I believe that JS being able to be used on a server is not relevant to the core distinction.
So it’s not just easy to take code that runs on the server and run it on the client. Anytime the client needs to do more than one round trip, it would have been faster to render the data completely on the server, html included.
Additionally, with SPA’s there’s a lot of nuance around back/forward handling, page transitions, etc. that make a page based application awkward to turn into a purely client side one.
OData batch, GraphQL, and similar technologies exist to reinvent this wheel:
"What if instead of a hundred tiny calls we made one high-level request that returned a composite formatted response that includes everything the client needs to show the next state."
Also known has... server-side rendered HTML like we did since the 1990s.
A lot of the trouble is how that data is "initialized". State management and state ownership are old complications in every client/server application back to the dawn of time. In the old "Progressive Enhancement" days all of the state was owned by the HTML DOM and JS would pick that up and reflect that. In a lot of the modern SPAs the state is owned by the JS code and the DOM updated to reflect it. The DOM never has a full picture of the "state". So state has to be passed in some other channel (often referred to as "hydration" by data/state as water analogy).
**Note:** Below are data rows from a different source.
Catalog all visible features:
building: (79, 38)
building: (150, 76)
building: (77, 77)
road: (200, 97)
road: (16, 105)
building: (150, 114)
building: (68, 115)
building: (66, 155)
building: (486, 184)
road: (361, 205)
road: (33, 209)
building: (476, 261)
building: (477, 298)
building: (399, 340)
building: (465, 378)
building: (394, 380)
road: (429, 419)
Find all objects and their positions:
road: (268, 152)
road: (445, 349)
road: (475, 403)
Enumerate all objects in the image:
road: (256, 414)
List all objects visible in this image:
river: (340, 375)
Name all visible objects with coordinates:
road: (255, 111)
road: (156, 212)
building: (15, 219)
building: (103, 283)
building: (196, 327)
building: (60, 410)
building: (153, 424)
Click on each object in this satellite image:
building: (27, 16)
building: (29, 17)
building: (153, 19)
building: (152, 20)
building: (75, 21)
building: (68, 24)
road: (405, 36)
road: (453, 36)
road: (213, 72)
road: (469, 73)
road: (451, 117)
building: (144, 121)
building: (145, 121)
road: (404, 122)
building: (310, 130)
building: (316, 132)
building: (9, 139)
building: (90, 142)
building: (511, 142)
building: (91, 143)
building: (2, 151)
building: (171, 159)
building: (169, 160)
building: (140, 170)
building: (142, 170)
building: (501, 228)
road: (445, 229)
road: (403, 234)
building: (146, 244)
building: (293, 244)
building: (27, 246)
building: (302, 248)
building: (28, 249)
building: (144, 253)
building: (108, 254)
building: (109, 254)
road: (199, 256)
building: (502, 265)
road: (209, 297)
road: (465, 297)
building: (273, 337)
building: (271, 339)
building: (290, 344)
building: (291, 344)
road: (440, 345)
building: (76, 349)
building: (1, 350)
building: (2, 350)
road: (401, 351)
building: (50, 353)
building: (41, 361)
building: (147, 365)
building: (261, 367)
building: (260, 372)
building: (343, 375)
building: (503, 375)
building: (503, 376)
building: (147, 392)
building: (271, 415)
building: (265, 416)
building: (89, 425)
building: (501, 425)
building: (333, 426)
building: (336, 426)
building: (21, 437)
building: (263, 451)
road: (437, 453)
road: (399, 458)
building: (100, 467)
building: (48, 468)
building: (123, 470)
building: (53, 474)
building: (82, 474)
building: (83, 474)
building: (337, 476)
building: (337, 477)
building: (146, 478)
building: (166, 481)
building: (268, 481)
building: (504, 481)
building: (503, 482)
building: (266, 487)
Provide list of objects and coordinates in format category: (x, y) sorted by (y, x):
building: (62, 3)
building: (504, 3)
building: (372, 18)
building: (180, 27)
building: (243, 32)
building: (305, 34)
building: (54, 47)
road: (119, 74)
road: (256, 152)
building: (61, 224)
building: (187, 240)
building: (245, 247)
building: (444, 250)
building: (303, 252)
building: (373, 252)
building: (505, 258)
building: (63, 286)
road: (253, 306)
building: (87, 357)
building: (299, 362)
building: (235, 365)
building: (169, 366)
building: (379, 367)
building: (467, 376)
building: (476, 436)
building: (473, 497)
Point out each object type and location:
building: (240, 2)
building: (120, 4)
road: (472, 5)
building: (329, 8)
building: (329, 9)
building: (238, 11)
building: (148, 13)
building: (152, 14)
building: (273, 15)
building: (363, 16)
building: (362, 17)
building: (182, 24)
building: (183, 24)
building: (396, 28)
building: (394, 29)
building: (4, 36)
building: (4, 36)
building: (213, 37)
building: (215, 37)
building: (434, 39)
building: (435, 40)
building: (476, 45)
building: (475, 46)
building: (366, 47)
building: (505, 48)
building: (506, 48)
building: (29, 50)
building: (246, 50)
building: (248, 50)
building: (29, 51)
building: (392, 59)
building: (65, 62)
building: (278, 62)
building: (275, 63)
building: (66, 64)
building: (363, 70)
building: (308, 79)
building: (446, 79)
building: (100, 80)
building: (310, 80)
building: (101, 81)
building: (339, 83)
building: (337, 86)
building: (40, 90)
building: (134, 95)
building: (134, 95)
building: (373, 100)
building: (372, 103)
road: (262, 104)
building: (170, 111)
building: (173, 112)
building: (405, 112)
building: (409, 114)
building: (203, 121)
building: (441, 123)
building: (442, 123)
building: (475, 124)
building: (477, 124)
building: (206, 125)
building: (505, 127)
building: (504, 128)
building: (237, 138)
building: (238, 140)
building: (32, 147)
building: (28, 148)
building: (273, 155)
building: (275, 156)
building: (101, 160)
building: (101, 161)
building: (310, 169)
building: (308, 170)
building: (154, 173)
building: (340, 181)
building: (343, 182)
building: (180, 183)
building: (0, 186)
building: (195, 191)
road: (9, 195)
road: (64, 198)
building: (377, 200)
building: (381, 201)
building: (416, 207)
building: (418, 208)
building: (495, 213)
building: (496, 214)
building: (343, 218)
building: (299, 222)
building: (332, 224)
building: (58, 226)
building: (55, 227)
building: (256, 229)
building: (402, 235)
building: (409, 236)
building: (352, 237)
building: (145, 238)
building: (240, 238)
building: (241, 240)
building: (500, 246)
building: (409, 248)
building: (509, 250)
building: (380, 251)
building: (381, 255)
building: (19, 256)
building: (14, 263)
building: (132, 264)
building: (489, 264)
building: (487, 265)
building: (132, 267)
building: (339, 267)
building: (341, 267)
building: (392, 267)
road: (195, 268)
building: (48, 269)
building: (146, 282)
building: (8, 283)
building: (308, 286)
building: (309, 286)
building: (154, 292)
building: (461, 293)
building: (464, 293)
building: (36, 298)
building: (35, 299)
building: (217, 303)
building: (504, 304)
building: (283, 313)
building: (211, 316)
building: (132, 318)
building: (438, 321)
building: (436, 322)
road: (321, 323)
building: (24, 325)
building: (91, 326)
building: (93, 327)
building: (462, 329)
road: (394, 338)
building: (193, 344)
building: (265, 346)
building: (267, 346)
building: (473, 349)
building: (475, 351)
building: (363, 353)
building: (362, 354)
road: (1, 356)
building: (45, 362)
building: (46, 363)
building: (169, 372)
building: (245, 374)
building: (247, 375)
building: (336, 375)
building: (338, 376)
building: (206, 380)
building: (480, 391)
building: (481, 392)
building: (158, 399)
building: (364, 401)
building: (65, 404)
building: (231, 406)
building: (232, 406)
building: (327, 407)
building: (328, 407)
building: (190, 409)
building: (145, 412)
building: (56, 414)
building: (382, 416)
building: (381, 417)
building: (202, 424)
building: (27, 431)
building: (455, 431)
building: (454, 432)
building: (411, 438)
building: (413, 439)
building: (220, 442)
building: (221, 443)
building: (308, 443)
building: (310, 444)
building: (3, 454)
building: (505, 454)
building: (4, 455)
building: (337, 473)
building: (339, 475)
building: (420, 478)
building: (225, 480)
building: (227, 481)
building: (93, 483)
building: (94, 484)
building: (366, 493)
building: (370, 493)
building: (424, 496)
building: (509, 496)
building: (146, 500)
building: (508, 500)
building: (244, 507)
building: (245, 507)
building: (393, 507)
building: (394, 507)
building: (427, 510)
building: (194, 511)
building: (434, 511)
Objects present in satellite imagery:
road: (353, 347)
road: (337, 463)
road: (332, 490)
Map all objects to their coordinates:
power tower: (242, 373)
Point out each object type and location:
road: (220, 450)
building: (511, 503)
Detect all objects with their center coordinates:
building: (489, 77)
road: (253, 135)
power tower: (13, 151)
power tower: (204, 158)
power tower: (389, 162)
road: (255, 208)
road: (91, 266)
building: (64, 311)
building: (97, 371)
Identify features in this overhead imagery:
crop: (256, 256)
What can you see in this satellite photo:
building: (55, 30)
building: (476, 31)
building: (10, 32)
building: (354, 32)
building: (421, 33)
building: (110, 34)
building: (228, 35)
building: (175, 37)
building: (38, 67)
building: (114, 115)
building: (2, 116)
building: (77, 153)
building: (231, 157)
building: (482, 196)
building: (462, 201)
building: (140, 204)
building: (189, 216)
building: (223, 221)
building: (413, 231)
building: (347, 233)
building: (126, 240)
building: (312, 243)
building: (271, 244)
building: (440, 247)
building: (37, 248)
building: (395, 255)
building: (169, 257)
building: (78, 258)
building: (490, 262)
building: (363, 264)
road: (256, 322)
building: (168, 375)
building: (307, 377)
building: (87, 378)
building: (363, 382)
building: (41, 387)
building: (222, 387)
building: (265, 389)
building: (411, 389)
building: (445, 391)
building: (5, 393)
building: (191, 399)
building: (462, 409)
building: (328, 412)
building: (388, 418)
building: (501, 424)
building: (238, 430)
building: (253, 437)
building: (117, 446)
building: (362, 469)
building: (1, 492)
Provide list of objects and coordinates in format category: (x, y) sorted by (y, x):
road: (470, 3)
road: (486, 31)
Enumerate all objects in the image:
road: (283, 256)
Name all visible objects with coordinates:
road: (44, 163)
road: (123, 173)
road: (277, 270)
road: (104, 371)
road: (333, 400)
Also, in most of the SPA frameworks, state management is deeply entangled with component management and the internals of how everything is built. It may not be deterministic that the server running the same code gets the same data, produces the same results. It may not be easily statically analyzable which components in the system have which data, which outputs given which data are repeatable enough to ship across the wire.
(I just released a low level server-side rendering tool for Butterfloat, and one of the things that kept it easy to build was that Butterfloat was built with an architecture that more clearly separates static DOM from dynamic updating state bindings.)